# Work required
Select all lines holding the word "jubatel" from the entries that follow.

*** Opening of Dataset content ***

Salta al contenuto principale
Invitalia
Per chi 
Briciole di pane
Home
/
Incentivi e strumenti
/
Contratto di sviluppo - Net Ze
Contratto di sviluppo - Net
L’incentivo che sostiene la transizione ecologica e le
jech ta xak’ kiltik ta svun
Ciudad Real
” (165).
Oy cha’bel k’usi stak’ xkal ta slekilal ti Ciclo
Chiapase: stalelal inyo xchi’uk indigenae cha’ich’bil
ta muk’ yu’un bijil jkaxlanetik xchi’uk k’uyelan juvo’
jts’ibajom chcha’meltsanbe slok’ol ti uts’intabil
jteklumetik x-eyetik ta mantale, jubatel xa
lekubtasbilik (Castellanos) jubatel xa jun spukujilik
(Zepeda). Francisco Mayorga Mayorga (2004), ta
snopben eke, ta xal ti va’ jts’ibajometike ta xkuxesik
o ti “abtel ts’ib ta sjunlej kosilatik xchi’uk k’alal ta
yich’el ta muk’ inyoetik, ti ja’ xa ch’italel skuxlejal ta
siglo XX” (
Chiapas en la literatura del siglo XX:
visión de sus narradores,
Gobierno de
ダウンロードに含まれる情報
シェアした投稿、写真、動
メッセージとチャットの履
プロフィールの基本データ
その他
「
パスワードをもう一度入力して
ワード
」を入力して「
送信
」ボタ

*** Close of Dataset content ***
*** Opening of Dataset content ***

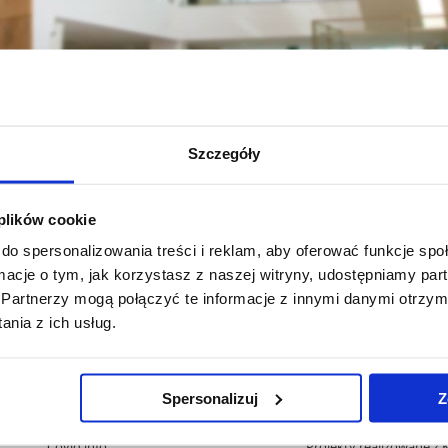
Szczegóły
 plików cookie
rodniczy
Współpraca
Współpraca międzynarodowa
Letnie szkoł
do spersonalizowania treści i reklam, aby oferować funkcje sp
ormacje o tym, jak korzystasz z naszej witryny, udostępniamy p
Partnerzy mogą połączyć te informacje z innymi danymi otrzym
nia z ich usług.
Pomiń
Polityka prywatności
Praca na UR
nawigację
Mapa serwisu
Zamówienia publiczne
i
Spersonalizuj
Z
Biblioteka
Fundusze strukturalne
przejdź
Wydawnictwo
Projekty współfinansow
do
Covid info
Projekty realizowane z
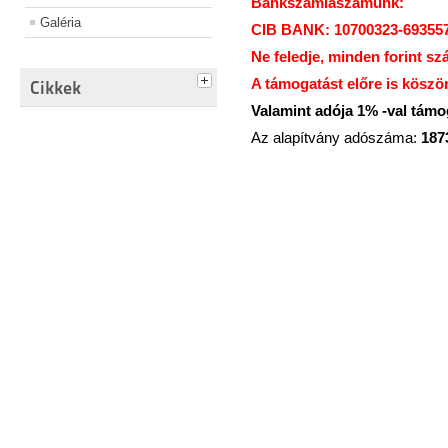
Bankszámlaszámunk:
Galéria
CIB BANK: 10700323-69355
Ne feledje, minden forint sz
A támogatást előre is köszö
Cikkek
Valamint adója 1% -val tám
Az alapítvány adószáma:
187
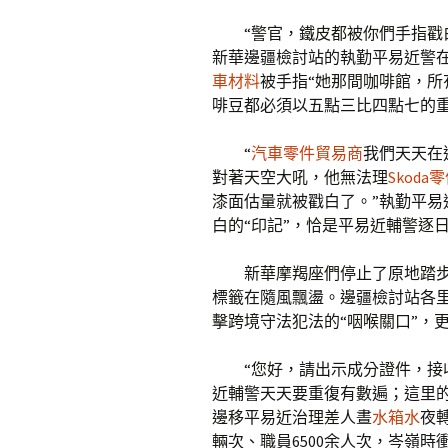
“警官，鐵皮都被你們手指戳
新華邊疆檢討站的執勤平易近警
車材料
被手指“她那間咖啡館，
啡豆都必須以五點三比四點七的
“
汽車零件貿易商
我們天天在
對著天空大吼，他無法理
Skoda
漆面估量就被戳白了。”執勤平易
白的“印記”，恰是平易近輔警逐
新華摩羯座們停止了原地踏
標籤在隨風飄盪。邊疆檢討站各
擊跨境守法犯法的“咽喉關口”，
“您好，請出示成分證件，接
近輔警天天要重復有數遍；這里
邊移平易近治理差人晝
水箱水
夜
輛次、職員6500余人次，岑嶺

*** Close of Dataset content ***
*** Opening of Dataset content ***

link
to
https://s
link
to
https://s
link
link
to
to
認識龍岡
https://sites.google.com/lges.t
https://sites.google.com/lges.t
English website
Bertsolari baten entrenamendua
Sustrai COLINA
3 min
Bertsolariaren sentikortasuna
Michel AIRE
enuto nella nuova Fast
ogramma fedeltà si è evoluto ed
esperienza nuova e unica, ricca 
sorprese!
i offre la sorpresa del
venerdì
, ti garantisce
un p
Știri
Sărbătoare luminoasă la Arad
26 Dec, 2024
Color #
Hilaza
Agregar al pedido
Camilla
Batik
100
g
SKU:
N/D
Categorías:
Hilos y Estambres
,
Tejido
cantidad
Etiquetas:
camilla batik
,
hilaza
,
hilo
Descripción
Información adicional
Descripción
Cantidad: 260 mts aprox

*** Close of Dataset content ***

# Written answer
jteklumetik x-eyetik ta mantale, jubatel xa
lekubtasbilik (Castellanos) jubatel xa jun spukujilik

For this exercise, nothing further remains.